Schematic representation of the model system. (A) Features of the mEGFP coding sequence (green) with binding sites for ZFN-Left (L) and ZFN-Right (R) indicated (dark and light blue, respectively). The positions of the mutations rendering the mEGFP gene non-functional are shown in red. The ZFN-L and ZFN-R bound to their target sequences are indicated, each with their zinc-finger domains (3 × red circles) and the FokI nuclease domain (orange circle). The two 9 bp long recognition sites for ZFN-L (GGG GTA CGC) and ZFN-R (GAA GCA GCA) are separated by a 6 bp spacer region required for optimal positioning of the two FokI nuclease domains. Given that the FokI nuclease domain must dimerize in order for a DNA DSB to be formed, the total recognition sequence required for DSB formation is 18 bp, excluding the 6 bp spacer region.
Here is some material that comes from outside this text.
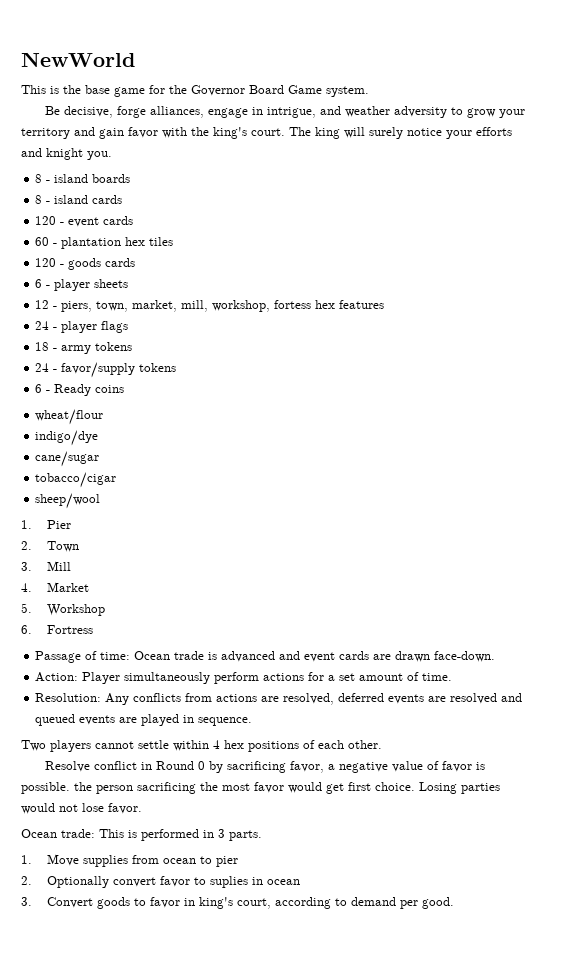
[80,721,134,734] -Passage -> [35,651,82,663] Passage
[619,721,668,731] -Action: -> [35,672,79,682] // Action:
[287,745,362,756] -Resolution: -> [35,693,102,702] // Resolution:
The 293-Flp-mEGFP cell line contained a single copy chromosomally integrated mEGFP gene. (B) Arrangement of the mEGFP gene and surrounding genetic elements in the 293-Flp-mEGFP cell line including the human Elongation Factor 1a promoter (EF1a, black), the mEGFP gene (green) with the point mutations (red) and the poly-adenylation signal (pA, red). The pDonor construct, provided as a substrate for HR, is shown as a circle with the regions homologous to the 293-Flp-mEGFP genomic sequence as indicated (ΔEGFP and pA, 1384 bp in total). The expression cassette for the PuroR gene is outlined in orange. Position and direction of the PCR primers used (P1, P2, P3, P-wt, Pu-1 and Pu-2) are indicated. With this model system, HR between the genomic mEGFP gene in the 293-Flp-mEGFP cells and the ΔEGFP gene in the pDonor construct could be measured by quantification of green fluorescent cells, while the rate of illegitimate integration could be quantified by appearance of puromycin resistant clones.